Dataset entries:
[Start of section]

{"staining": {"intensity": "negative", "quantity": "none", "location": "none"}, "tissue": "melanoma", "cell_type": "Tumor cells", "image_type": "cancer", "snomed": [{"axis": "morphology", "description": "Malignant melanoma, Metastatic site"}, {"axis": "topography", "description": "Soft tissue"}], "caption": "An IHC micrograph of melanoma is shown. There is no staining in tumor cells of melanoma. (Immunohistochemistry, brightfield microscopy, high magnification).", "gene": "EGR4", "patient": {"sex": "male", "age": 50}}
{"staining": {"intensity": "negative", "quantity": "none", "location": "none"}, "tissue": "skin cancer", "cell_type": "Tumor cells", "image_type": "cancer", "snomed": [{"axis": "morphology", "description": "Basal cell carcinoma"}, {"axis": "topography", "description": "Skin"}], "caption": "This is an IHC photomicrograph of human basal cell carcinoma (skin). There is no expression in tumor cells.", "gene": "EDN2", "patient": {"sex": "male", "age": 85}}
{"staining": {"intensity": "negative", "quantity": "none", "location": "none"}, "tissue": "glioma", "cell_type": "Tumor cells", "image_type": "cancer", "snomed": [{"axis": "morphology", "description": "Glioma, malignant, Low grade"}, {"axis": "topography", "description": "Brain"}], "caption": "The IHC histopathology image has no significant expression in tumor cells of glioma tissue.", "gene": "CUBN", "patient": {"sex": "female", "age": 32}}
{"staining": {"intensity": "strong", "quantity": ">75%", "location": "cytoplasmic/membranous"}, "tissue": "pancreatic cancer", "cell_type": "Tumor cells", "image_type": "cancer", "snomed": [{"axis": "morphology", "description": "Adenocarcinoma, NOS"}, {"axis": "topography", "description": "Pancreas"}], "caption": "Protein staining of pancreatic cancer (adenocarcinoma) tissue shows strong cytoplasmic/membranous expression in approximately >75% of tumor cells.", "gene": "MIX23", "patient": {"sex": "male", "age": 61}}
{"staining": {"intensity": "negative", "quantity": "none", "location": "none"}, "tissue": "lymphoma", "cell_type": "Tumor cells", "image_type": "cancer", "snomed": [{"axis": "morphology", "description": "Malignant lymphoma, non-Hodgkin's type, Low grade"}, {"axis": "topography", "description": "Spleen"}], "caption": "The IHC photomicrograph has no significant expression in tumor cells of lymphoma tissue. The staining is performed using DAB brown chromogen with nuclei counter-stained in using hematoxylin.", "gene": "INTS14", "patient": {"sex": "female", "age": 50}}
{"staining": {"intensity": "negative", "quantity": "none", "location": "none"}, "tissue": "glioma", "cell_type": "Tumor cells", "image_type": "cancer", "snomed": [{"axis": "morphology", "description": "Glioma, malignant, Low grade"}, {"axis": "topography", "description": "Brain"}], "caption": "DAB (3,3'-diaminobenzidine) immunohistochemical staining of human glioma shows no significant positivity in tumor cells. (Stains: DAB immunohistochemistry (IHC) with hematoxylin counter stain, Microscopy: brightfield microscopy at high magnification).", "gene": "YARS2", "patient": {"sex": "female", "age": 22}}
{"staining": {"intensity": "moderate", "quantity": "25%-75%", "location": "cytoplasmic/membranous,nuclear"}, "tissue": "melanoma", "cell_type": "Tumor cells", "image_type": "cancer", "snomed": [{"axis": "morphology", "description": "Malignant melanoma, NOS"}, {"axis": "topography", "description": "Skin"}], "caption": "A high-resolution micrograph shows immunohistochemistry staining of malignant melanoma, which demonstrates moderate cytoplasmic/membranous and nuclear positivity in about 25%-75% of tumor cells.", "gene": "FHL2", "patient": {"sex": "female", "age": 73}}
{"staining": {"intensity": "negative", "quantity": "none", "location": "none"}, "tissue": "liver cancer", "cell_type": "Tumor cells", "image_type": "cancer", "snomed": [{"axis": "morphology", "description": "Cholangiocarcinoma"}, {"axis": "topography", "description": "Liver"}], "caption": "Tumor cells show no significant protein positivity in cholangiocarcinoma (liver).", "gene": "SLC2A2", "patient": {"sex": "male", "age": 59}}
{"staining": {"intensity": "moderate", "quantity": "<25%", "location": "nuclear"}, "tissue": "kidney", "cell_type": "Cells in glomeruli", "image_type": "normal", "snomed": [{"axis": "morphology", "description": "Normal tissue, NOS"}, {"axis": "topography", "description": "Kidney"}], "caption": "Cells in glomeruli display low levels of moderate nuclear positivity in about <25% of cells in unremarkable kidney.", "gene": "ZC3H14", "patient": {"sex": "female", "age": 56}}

[End of section]

Work instruction →
Copy all the data. Match it exactly.

Result for this exercise →
{"staining": {"intensity": "negative", "quantity": "none", "location": "none"}, "tissue": "melanoma", "cell_type": "Tumor cells", "image_type": "cancer", "snomed": [{"axis": "morphology", "description": "Malignant melanoma, Metastatic site"}, {"axis": "topography", "description": "Soft tissue"}], "caption": "An IHC micrograph of melanoma is shown. There is no staining in tumor cells of melanoma. (Immunohistochemistry, brightfield microscopy, high magnification).", "gene": "EGR4", "patient": {"sex": "male", "age": 50}}
{"staining": {"intensity": "negative", "quantity": "none", "location": "none"}, "tissue": "skin cancer", "cell_type": "Tumor cells", "image_type": "cancer", "snomed": [{"axis": "morphology", "description": "Basal cell carcinoma"}, {"axis": "topography", "description": "Skin"}], "caption": "This is an IHC photomicrograph of human basal cell carcinoma (skin). There is no expression in tumor cells.", "gene": "EDN2", "patient": {"sex": "male", "age": 85}}
{"staining": {"intensity": "negative", "quantity": "none", "location": "none"}, "tissue": "glioma", "cell_type": "Tumor cells", "image_type": "cancer", "snomed": [{"axis": "morphology", "description": "Glioma, malignant, Low grade"}, {"axis": "topography", "description": "Brain"}], "caption": "The IHC histopathology image has no significant expression in tumor cells of glioma tissue.", "gene": "CUBN", "patient": {"sex": "female", "age": 32}}
{"staining": {"intensity": "strong", "quantity": ">75%", "location": "cytoplasmic/membranous"}, "tissue": "pancreatic cancer", "cell_type": "Tumor cells", "image_type": "cancer", "snomed": [{"axis": "morphology", "description": "Adenocarcinoma, NOS"}, {"axis": "topography", "description": "Pancreas"}], "caption": "Protein staining of pancreatic cancer (adenocarcinoma) tissue shows strong cytoplasmic/membranous expression in approximately >75% of tumor cells.", "gene": "MIX23", "patient": {"sex": "male", "age": 61}}
{"staining": {"intensity": "negative", "quantity": "none", "location": "none"}, "tissue": "lymphoma", "cell_type": "Tumor cells", "image_type": "cancer", "snomed": [{"axis": "morphology", "description": "Malignant lymphoma, non-Hodgkin's type, Low grade"}, {"axis": "topography", "description": "Spleen"}], "caption": "The IHC photomicrograph has no significant expression in tumor cells of lymphoma tissue. The staining is performed using DAB brown chromogen with nuclei counter-stained in using hematoxylin.", "gene": "INTS14", "patient": {"sex": "female", "age": 50}}
{"staining": {"intensity": "negative", "quantity": "none", "location": "none"}, "tissue": "glioma", "cell_type": "Tumor cells", "image_type": "cancer", "snomed": [{"axis": "morphology", "description": "Glioma, malignant, Low grade"}, {"axis": "topography", "description": "Brain"}], "caption": "DAB (3,3'-diaminobenzidine) immunohistochemical staining of human glioma shows no significant positivity in tumor cells. (Stains: DAB immunohistochemistry (IHC) with hematoxylin counter stain, Microscopy: brightfield microscopy at high magnification).", "gene": "YARS2", "patient": {"sex": "female", "age": 22}}
{"staining": {"intensity": "moderate", "quantity": "25%-75%", "location": "cytoplasmic/membranous,nuclear"}, "tissue": "melanoma", "cell_type": "Tumor cells", "image_type": "cancer", "snomed": [{"axis": "morphology", "description": "Malignant melanoma, NOS"}, {"axis": "topography", "description": "Skin"}], "caption": "A high-resolution micrograph shows immunohistochemistry staining of malignant melanoma, which demonstrates moderate cytoplasmic/membranous and nuclear positivity in about 25%-75% of tumor cells.", "gene": "FHL2", "patient": {"sex": "female", "age": 73}}
{"staining": {"intensity": "negative", "quantity": "none", "location": "none"}, "tissue": "liver cancer", "cell_type": "Tumor cells", "image_type": "cancer", "snomed": [{"axis": "morphology", "description": "Cholangiocarcinoma"}, {"axis": "topography", "description": "Liver"}], "caption": "Tumor cells show no significant protein positivity in cholangiocarcinoma (liver).", "gene": "SLC2A2", "patient": {"sex": "male", "age": 59}}
{"staining": {"intensity": "moderate", "quantity": "<25%", "location": "nuclear"}, "tissue": "kidney", "cell_type": "Cells in glomeruli", "image_type": "normal", "snomed": [{"axis": "morphology", "description": "Normal tissue, NOS"}, {"axis": "topography", "description": "Kidney"}], "caption": "Cells in glomeruli display low levels of moderate nuclear positivity in about <25% of cells in unremarkable kidney.", "gene": "ZC3H14", "patient": {"sex": "female", "age": 56}}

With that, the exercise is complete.